I have come across this problem, which has apparently been posted as a problem in the national university entrance exam in South Korea this year.
Consider the following relations:
- $a_{2n} = a_{n} - 1$
- $a_{2n+1} = 2a_{n} +1$
Find the value of $\quad\displaystyle\sum_{n=1}^{63} a_n\quad $ if $a_{20} = 1$.
Now the problem itself is straightforward. There is a simple recurrence relation for the sum that you find after rewriting the sum into sum of even-index entries and odd-index entries ($\sum_{n=1}^{2^n-1} a_n = a_1 + 3\sum_{n=1}^{2^{n-1}-1} a_n$). I find that the sum in the problem is equivalent to $364 a_1$. But I had to brute-force to find $a_1 =2 $ from the condition $a_{20} = 1$, using the two original recurrence relations.
I would like to know the general expression for $a_n$, and I am having trouble with this. One thing that I tried is I derive the recurrence relation $a_{2n+1} = 2 a_{2n} +3$ which looks like a homogeneous recurrence relation, but extrapolating the solution from that for $a_n$ will give me inconsistent results and I don't understand why.
I actually don't know much about discrete mathematics other than my brief encounter with generating functions from physics so please let me know if I am missing some basic methods.
I do not believe you are missing anything that could be described as basic.

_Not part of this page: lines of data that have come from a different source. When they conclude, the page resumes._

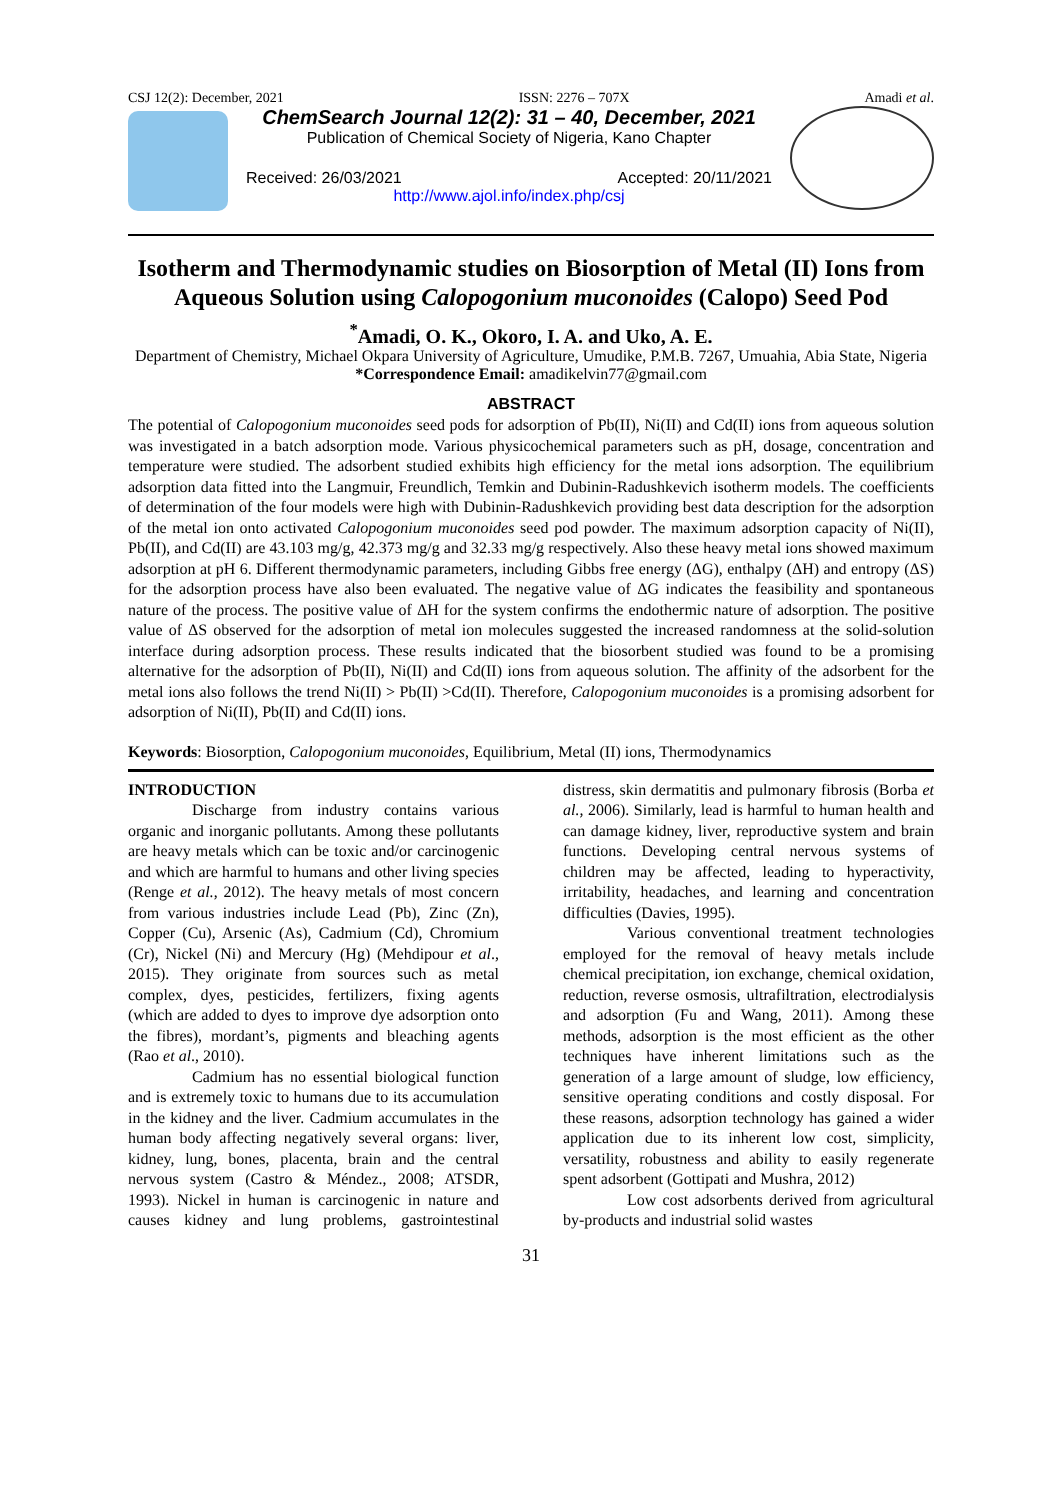CSJ 12(2): December, 2021 ISSN: 2276 – 707X Amadi et al.
ChemSearch Journal 12(2): 31 – 40, December, 2021
Publication of Chemical Society of Nigeria, Kano Chapter
Received: 26/03/2021 Accepted: 20/11/2021
http://www.ajol.info/index.php/csj
Isotherm and Thermodynamic studies on Biosorption of Metal (II) Ions from Aqueous Solution using Calopogonium muconoides (Calopo) Seed Pod
<sup>*</sup> Amadi, O. K., Okoro, I. A. and Uko, A. E.
Department of Chemistry, Michael Okpara University of Agriculture, Umudike, P.M.B. 7267, Umuahia, Abia State, Nigeria
*Correspondence Email: amadikelvin77@gmail.com
ABSTRACT
The potential of Calopogonium muconoides seed pods for adsorption of Pb(II), Ni(II) and Cd(II) ions from aqueous solution was investigated in a batch adsorption mode. Various physicochemical parameters such as pH, dosage, concentration and temperature were studied. The adsorbent studied exhibits high efficiency for the metal ions adsorption. The equilibrium adsorption data fitted into the Langmuir, Freundlich, Temkin and Dubinin-Radushkevich isotherm models. The coefficients of determination of the four models were high with Dubinin-Radushkevich providing best data description for the adsorption of the metal ion onto activated Calopogonium muconoides seed pod powder. The maximum adsorption capacity of Ni(II), Pb(II), and Cd(II) are 43.103 mg/g, 42.373 mg/g and 32.33 mg/g respectively. Also these heavy metal ions showed maximum adsorption at pH 6. Different thermodynamic parameters, including Gibbs free energy (ΔG), enthalpy (ΔH) and entropy (ΔS) for the adsorption process have also been evaluated. The negative value of ΔG indicates the feasibility and spontaneous nature of the process. The positive value of ΔH for the system confirms the endothermic nature of adsorption. The positive value of ΔS observed for the adsorption of metal ion molecules suggested the increased randomness at the solid-solution interface during adsorption process. These results indicated that the biosorbent studied was found to be a promising alternative for the adsorption of Pb(II), Ni(II) and Cd(II) ions from aqueous solution. The affinity of the adsorbent for the metal ions also follows the trend Ni(II) > Pb(II) >Cd(II). Therefore, Calopogonium muconoides is a promising adsorbent for adsorption of Ni(II), Pb(II) and Cd(II) ions.
Keywords: Biosorption, Calopogonium muconoides, Equilibrium, Metal (II) ions, Thermodynamics
INTRODUCTION
Discharge from industry contains various organic and inorganic pollutants. Among these pollutants are heavy metals which can be toxic and/or carcinogenic and which are harmful to humans and other living species (Renge et al., 2012). The heavy metals of most concern from various industries include Lead (Pb), Zinc (Zn), Copper (Cu), Arsenic (As), Cadmium (Cd), Chromium (Cr), Nickel (Ni) and Mercury (Hg) (Mehdipour et al., 2015). They originate from sources such as metal complex, dyes, pesticides, fertilizers, fixing agents (which are added to dyes to improve dye adsorption onto the fibres), mordant’s, pigments and bleaching agents (Rao et al., 2010).
Cadmium has no essential biological function and is extremely toxic to humans due to its accumulation in the kidney and the liver. Cadmium accumulates in the human body affecting negatively several organs: liver, kidney, lung, bones, placenta, brain and the central nervous system (Castro & Méndez., 2008; ATSDR, 1993). Nickel in human is carcinogenic in nature and causes kidney and lung problems, gastrointestinal distress, skin dermatitis and pulmonary fibrosis (Borba et al., 2006). Similarly, lead is harmful to human health and can damage kidney, liver, reproductive system and brain functions. Developing central nervous systems of children may be affected, leading to hyperactivity, irritability, headaches, and learning and concentration difficulties (Davies, 1995).
Various conventional treatment technologies employed for the removal of heavy metals include chemical precipitation, ion exchange, chemical oxidation, reduction, reverse osmosis, ultrafiltration, electrodialysis and adsorption (Fu and Wang, 2011). Among these methods, adsorption is the most efficient as the other techniques have inherent limitations such as the generation of a large amount of sludge, low efficiency, sensitive operating conditions and costly disposal. For these reasons, adsorption technology has gained a wider application due to its inherent low cost, simplicity, versatility, robustness and ability to easily regenerate spent adsorbent (Gottipati and Mushra, 2012)
Low cost adsorbents derived from agricultural by-products and industrial solid wastes
31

Indeed, I think your solution is very good.
First, with regard to your 'inconsistent' results. I suspect that the issue here is that the recurrence relation $a_{2n+1}=2a_{2n}+3$ does not tell us what $a_{2n}$ is in terms of $a_{2n-1}$. Of course, this problem is designed to be more tricky than would be the case for $a_{n+1}=2a_{n}+3$.
Secondly, can one get a general formula? The answer is yes but the formula will not be a simple one.
Essentially the form of the solution depends on the structure of $n$ as a binary number. For example:-
For $n=2^k, k\ge 0$. Then $a_n=2-k$.
For $n=2^k+1, k\ge 1$. Then $a_n=7-2k$.
For $n=2^k+2, k\ge 2$. Then $a_n=8-2k$.
For $n=2^k+3, k\ge 2$. Then $a_n=19-4k$.
...
...
I'm sure you could, with some effort, put these into a general form. However, are you interested in what will not be an especially neat solution?